:: Supplied passage ::

I remember my brother and our friend since grade school Ely, waited in line at Game Stop to buy the game at midnight. Is that still a thing these days? We set up our computers in the basement and played all night and morning. During breaks when we weren’t talking about Starcraft we discussed our career pursuits. I thought I had life figured out and when Ely mentioned he was taking programming classes from Devry. I took a slight interest in this, but mostly still went down the path of network engineering. I also had aspirations of being a full-time pro gamer in Starcraft. At the time, this was unheard of in the U.S. and I would surely be laughed at if I tried. I loved to compete, As the year wound down, I was the last student still at the Cisco lab studying. I had noticed the lab technician had what looked like a Starcraft forum of sorts on his screen. I spoke with him about Starcraft and he showed me what he was looking at. A site called Reddit…

2011 - The Crossroads

Everything I had worked for came to fruition. I passed my CCNA certification. I remember celebrating with my friends thinking I had made it in life. I was already taking night classes for the CCNP. I was on the rise and a great career would be mine in no time. My passions didn’t align with my career pursuit. Something I ignored the entire time I was trying to force my way into a Networking Engineering career. I loved Starcraft 2 and at this point, I was practice and competing for several hours every night. When I wasn’t playing I was watching Twitch streams and reading everything I could about the game on Reddit. I took particular interest in the posts where someone quit their job to pursue a pro gaming career full time.

2012 - A New Hope

I had mostly given up the dream of trying to be a pro gamer. Something I knew would eventually happen. I obtained my CCNP certification. Something many network engineers never accomplish. What happened next might shock you. I quit…My professors were shocked, they were telling every company they spoke to about me. Even after I told them I was done, they didn’t believe me and kept putting great opportunities in my lap. I ignored them. Something wasn’t right. I wasn’t passionate about network engineer where your sign of accomplishment was a successful ping.

Some of my best work friends were developers. While I was on call at the help desk 24/7 and working at 7 am - 4 pm. They showed up to work around 9 or 9:30 am drank coffee, mingled and started working around 10 am. We’d go to the bar. I had three blackberries on me at all times. I’d have to leave the bar, go to my car, fire up my laptop, plug in my Sprint 3G broadband card, RDP into my on-site PC and support whatever issue I was called about. This wasn’t the life for me. I wanted the life my developer work friends had. I went home, scoured Reddit about which programming language would be my golden ticket to becoming a developer. I gave Ruby and Python a try. I signed up for night classes to re-take programming classes. My intro to programming class used C++. Shit…it was hard. I was doing well in the class yet I failed the skills final. Next semester I took the follow-up C++ Object Oriented Programming course. I failed!!! Where did I go wrong? How could I be so passionate about something and fail so hard?

:::
:: Information shown ::

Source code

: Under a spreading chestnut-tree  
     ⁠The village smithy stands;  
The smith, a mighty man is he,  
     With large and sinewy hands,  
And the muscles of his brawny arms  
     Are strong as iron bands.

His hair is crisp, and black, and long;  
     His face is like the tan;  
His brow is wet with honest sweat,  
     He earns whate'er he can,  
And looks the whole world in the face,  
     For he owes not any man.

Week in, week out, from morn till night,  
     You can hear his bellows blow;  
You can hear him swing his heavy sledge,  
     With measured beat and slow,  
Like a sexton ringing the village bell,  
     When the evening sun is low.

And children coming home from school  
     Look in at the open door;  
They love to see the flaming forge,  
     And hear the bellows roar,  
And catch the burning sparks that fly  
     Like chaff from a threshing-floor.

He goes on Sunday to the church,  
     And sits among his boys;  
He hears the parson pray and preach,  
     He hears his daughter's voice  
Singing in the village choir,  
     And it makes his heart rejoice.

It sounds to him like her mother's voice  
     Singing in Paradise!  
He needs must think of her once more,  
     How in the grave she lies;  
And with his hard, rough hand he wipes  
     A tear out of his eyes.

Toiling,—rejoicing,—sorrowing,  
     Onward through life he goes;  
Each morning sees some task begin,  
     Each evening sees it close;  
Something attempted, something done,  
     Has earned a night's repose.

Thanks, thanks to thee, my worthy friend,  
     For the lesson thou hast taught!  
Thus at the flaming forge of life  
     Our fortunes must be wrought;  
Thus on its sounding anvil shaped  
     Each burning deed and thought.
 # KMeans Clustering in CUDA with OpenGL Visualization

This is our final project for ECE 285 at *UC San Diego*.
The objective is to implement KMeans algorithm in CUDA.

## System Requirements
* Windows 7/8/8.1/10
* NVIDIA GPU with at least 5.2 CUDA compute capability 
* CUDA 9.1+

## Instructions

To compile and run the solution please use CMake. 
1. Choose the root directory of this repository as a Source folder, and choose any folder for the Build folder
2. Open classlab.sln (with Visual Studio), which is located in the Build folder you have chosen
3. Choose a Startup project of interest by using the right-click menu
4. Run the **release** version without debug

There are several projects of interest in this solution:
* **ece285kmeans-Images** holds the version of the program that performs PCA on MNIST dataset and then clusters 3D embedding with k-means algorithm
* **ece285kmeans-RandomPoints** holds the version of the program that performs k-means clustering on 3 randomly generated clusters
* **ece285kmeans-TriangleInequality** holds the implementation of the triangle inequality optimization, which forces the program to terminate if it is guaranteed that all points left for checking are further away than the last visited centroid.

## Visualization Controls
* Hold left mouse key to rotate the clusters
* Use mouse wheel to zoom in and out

:::

▶ Your assignment:
Quote the career memoir word for word, starting at "2011 - The Crossroads" and ending at "career full time.".

▶ Result for this exercise:
2011 - The Crossroads

Everything I had worked for came to fruition. I passed my CCNA certification. I remember celebrating with my friends thinking I had made it in life. I was already taking night classes for the CCNP. I was on the rise and a great career would be mine in no time. My passions didn’t align with my career pursuit. Something I ignored the entire time I was trying to force my way into a Networking Engineering career. I loved Starcraft 2 and at this point, I was practice and competing for several hours every night. When I wasn’t playing I was watching Twitch streams and reading everything I could about the game on Reddit. I took particular interest in the posts where someone quit their job to pursue a pro gaming career full time.